> **Your objective**: Output every line of the listing as it stands.

> **Records for the task**:
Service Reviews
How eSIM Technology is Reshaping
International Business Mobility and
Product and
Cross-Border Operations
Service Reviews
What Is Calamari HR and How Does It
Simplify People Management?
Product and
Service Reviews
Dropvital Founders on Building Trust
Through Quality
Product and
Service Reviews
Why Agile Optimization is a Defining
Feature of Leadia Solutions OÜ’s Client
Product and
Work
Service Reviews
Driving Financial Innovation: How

> **Response for this exercise**:
Service Reviews
How eSIM Technology is Reshaping
International Business Mobility and
Product and
Cross-Border Operations
Service Reviews
What Is Calamari HR and How Does It
Simplify People Management?
Product and
Service Reviews
Dropvital Founders on Building Trust
Through Quality
Product and
Service Reviews
Why Agile Optimization is a Defining
Feature of Leadia Solutions OÜ’s Client
Product and
Work
Service Reviews
Driving Financial Innovation: How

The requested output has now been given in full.